⟨

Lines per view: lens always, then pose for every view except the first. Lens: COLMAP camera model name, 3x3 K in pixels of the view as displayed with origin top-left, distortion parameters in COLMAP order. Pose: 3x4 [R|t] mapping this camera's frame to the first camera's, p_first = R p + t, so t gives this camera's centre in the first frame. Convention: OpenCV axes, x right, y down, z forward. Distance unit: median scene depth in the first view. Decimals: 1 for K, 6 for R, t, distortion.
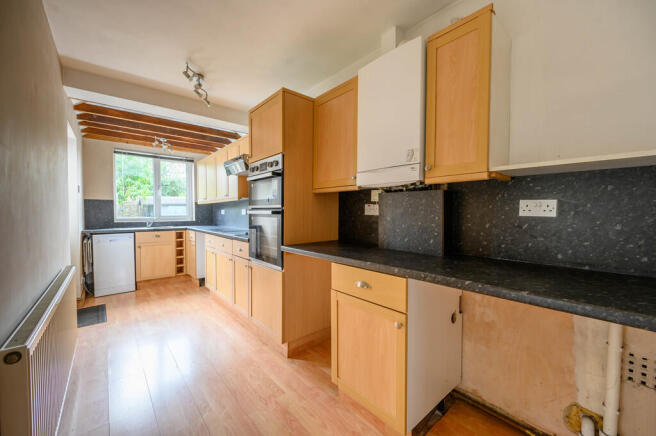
lens RADIAL K [[257.8, 0, 329.5], [0, 257.8, 216.7], [0, 0, 1]] dist [0.000347, -0.000008]
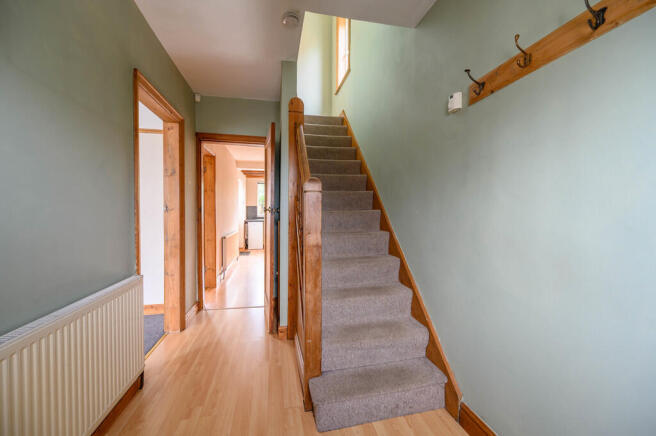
lens RADIAL K [[257.8, 0, 327.0], [0, 257.8, 216.3], [0, 0, 1]] dist [0.000347, -0.000008]
pose [[0.878119, 0.008863, -0.478360, 0.716420], [-0.016901, 0.999779, -0.012501, 0.038086], [0.478144, 0.019062, 0.878075, -0.604863]]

⟩

Return the whole listing word for word. Pictures stay out of it.

Lines per view: lens always, then pose for every view except the first. Lens: COLMAP camera model name, 3x3 K in pixels of the view as displayed with origin top-left, distortion parameters in COLMAP order. Pose: 3x4 [R|t] mapping this camera's frame to the first camera's, p_first = R p + t, so t gives this camera's centre in the first frame. Convention: OpenCV axes, x right, y down, z forward. Distance unit: median scene depth in the first view. Decimals: 1 for K, 6 for R, t, distortion.
lens RADIAL K [[257.8, 0, 329.5], [0, 257.8, 216.7], [0, 0, 1]] dist [0.000347, -0.000008]
lens RADIAL K [[257.8, 0, 327.0], [0, 257.8, 216.3], [0, 0, 1]] dist [0.000347, -0.000008]
pose [[0.878119, 0.008863, -0.478360, 0.716420], [-0.016901, 0.999779, -0.012501, 0.038086], [0.478144, 0.019062, 0.878075, -0.604863]]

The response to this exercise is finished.